From School of Physiology & Pharmacology, University of Bristol, United Kingdom (E.O.A., M.T.J.v.d.B., E.B., C.M.W., I.H., A.W.P.; Department of Biochemistry, Cardiovascular Research Institute Maastricht (CARIM), University of Maastricht, The Netherlands (N.J.A.M., J.M.E.M.C., J.W.M.H.); and Welsh Blood Service and Arthur Bloom Haemophilia Centre, School of Medicine, Cardiff University, United Kingdom (P.W.C.).
Circulation. 2015 Oct 13;132(15):1414-24. doi: 10.1161/CIRCULATIONAHA.114.015036. Epub 2015 Sep 1.
Platelets are central to the process of hemostasis, rapidly aggregating at sites of blood vessel injury and acting as coagulation nidus sites. On interaction with the subendothelial matrix, platelets are transformed into balloonlike structures as part of the hemostatic response. It remains unclear, however, how and why platelets generate these structures. We set out to determine the physiological relevance and cellular and molecular mechanisms underlying platelet membrane ballooning.
Using 4-dimensional live-cell imaging and electron microscopy, we show that human platelets adherent to collagen are transformed into phosphatidylserine-exposing balloonlike structures with expansive macro/microvesiculate contact surfaces, by a process that we termed procoagulant spreading. We reveal that ballooning is mechanistically and structurally distinct from membrane blebbing and involves disruption to the platelet microtubule cytoskeleton and inflation through fluid entry. Unlike blebbing, procoagulant ballooning is irreversible and a consequence of Na(+), Cl(-), and water entry. Furthermore, membrane ballooning correlated with microparticle generation. Inhibition of Na(+), Cl(-), or water entry impaired ballooning, procoagulant spreading, and microparticle generation, and it also diminished local thrombin generation. Human Scott syndrome platelets, which lack expression of Ano-6, also showed a marked reduction in membrane ballooning, consistent with a role for chloride entry in the process. Finally, the blockade of water entry by acetazolamide attenuated ballooning in vitro and markedly suppressed thrombus formation in vivo in a mouse model of thrombosis.

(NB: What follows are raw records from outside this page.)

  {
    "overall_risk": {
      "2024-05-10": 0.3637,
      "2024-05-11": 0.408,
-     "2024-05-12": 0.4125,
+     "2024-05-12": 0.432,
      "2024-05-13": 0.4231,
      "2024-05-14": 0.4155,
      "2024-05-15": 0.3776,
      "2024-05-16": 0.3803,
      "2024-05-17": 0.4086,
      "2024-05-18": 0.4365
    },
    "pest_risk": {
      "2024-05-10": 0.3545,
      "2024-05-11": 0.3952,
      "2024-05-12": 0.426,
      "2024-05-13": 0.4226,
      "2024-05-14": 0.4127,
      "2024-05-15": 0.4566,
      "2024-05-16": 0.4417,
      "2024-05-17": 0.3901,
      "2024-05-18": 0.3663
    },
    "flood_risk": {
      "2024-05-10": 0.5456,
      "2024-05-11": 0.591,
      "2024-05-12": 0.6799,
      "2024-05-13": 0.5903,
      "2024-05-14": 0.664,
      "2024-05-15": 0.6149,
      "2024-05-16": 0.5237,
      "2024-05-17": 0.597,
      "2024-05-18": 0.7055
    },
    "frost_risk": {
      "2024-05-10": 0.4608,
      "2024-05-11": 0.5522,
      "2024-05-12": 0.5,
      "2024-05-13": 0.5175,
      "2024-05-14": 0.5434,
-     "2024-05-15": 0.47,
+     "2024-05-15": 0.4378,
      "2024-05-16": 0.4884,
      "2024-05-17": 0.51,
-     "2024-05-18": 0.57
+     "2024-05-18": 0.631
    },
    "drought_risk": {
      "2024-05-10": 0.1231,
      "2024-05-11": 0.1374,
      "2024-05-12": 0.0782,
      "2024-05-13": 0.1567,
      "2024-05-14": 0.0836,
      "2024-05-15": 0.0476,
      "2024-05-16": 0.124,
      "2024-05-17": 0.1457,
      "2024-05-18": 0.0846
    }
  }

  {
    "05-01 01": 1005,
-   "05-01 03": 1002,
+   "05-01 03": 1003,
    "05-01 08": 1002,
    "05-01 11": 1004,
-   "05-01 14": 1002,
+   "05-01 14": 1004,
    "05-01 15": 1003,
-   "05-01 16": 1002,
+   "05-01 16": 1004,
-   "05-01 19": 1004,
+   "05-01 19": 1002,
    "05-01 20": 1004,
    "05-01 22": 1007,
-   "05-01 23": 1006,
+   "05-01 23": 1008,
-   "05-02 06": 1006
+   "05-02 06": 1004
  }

Ballooning and procoagulant spreading of platelets are driven by fluid entry into the cells, and are important for the amplification of localized coagulation in thrombosis.
血小板是止血过程的核心,在血管损伤部位迅速聚集,并作为凝血核心部位发挥作用。血小板与血管内皮基质相互作用后,会转化为气球样结构,这是止血反应的一部分。然而,血小板如何以及为何会产生这些结构仍不清楚。我们着手确定血小板膜气球样形成的生理相关性以及细胞和分子机制。

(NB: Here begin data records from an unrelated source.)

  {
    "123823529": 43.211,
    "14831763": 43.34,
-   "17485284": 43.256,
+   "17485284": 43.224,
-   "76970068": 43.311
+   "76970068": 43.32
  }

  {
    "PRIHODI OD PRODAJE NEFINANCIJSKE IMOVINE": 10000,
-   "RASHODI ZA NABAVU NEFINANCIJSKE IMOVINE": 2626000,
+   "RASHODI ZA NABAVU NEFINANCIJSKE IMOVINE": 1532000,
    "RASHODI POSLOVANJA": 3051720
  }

通过 4 维活细胞成像和电子显微镜,我们显示人血小板黏附于胶原蛋白后,通过我们称之为促凝扩散的过程,转化为暴露磷脂酰丝氨酸的气球样结构,具有扩张的巨/小微泡接触表面。我们揭示了气球样形成在机制和结构上与膜起泡不同,涉及血小板微管细胞骨架的破坏和通过流体进入而膨胀。与起泡不同,促凝扩散是不可逆的,是 Na(+)、Cl(-)和水进入的结果。此外,膜气球样形成与微粒生成相关。抑制 Na(+)、Cl(-)或水进入会损害气球样形成、促凝扩散和微粒生成,并减少局部凝血酶生成。缺乏 Ano-6 表达的人类 Scott 综合征血小板也表现出明显的膜气球样形成减少,表明氯离子内流在该过程中起作用。最后,通过乙酰唑胺阻断水进入,可在体外抑制气球样形成,并在体内血栓形成的小鼠模型中显著抑制血栓形成。
血小板的气球样形成和促凝扩散是由细胞内流体进入驱动的,对血栓形成中局部凝血的放大很重要。